(Written exercise):
Echo every line of each entry below without changing a single character.

(Input records):
>> begin

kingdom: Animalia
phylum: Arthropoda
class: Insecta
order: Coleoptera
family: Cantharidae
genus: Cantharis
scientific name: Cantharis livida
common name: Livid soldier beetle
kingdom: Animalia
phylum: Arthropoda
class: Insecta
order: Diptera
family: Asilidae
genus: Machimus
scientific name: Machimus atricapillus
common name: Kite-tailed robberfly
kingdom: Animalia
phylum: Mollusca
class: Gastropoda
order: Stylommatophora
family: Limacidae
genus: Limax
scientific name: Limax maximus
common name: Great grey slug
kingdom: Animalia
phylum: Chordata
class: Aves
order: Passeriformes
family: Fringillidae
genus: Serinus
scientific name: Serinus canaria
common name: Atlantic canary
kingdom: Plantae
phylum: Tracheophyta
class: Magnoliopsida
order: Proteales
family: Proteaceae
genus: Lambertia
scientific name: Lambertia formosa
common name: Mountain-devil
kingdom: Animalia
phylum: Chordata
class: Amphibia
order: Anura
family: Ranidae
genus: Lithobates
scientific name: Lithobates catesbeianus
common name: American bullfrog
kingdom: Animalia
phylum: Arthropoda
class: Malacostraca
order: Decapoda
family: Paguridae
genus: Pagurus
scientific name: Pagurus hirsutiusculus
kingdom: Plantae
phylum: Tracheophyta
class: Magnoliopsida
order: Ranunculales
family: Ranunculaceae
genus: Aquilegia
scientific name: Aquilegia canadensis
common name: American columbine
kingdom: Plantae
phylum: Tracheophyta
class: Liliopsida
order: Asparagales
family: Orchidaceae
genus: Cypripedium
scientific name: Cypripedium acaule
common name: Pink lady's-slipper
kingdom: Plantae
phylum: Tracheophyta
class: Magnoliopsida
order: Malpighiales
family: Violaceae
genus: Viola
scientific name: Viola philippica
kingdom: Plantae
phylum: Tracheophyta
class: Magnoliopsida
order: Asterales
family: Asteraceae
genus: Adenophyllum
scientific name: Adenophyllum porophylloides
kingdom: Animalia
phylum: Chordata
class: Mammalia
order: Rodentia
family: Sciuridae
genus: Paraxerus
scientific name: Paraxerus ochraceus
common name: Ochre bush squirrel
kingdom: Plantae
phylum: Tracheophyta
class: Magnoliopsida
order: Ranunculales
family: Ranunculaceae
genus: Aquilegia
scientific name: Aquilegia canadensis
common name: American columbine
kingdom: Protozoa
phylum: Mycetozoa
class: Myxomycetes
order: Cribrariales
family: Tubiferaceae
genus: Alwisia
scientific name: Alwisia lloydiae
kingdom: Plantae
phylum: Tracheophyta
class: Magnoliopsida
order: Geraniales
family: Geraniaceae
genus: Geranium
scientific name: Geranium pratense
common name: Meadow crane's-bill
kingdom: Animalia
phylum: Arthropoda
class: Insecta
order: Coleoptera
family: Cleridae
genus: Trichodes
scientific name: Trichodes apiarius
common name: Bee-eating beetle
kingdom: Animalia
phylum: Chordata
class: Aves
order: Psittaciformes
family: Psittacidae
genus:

>> end

(The output):
kingdom: Animalia
phylum: Arthropoda
class: Insecta
order: Coleoptera
family: Cantharidae
genus: Cantharis
scientific name: Cantharis livida
common name: Livid soldier beetle
kingdom: Animalia
phylum: Arthropoda
class: Insecta
order: Diptera
family: Asilidae
genus: Machimus
scientific name: Machimus atricapillus
common name: Kite-tailed robberfly
kingdom: Animalia
phylum: Mollusca
class: Gastropoda
order: Stylommatophora
family: Limacidae
genus: Limax
scientific name: Limax maximus
common name: Great grey slug
kingdom: Animalia
phylum: Chordata
class: Aves
order: Passeriformes
family: Fringillidae
genus: Serinus
scientific name: Serinus canaria
common name: Atlantic canary
kingdom: Plantae
phylum: Tracheophyta
class: Magnoliopsida
order: Proteales
family: Proteaceae
genus: Lambertia
scientific name: Lambertia formosa
common name: Mountain-devil
kingdom: Animalia
phylum: Chordata
class: Amphibia
order: Anura
family: Ranidae
genus: Lithobates
scientific name: Lithobates catesbeianus
common name: American bullfrog
kingdom: Animalia
phylum: Arthropoda
class: Malacostraca
order: Decapoda
family: Paguridae
genus: Pagurus
scientific name: Pagurus hirsutiusculus
kingdom: Plantae
phylum: Tracheophyta
class: Magnoliopsida
order: Ranunculales
family: Ranunculaceae
genus: Aquilegia
scientific name: Aquilegia canadensis
common name: American columbine
kingdom: Plantae
phylum: Tracheophyta
class: Liliopsida
order: Asparagales
family: Orchidaceae
genus: Cypripedium
scientific name: Cypripedium acaule
common name: Pink lady's-slipper
kingdom: Plantae
phylum: Tracheophyta
class: Magnoliopsida
order: Malpighiales
family: Violaceae
genus: Viola
scientific name: Viola philippica
kingdom: Plantae
phylum: Tracheophyta
class: Magnoliopsida
order: Asterales
family: Asteraceae
genus: Adenophyllum
scientific name: Adenophyllum porophylloides
kingdom: Animalia
phylum: Chordata
class: Mammalia
order: Rodentia
family: Sciuridae
genus: Paraxerus
scientific name: Paraxerus ochraceus
common name: Ochre bush squirrel
kingdom: Plantae
phylum: Tracheophyta
class: Magnoliopsida
order: Ranunculales
family: Ranunculaceae
genus: Aquilegia
scientific name: Aquilegia canadensis
common name: American columbine
kingdom: Protozoa
phylum: Mycetozoa
class: Myxomycetes
order: Cribrariales
family: Tubiferaceae
genus: Alwisia
scientific name: Alwisia lloydiae
kingdom: Plantae
phylum: Tracheophyta
class: Magnoliopsida
order: Geraniales
family: Geraniaceae
genus: Geranium
scientific name: Geranium pratense
common name: Meadow crane's-bill
kingdom: Animalia
phylum: Arthropoda
class: Insecta
order: Coleoptera
family: Cleridae
genus: Trichodes
scientific name: Trichodes apiarius
common name: Bee-eating beetle
kingdom: Animalia
phylum: Chordata
class: Aves
order: Psittaciformes
family: Psittacidae
genus:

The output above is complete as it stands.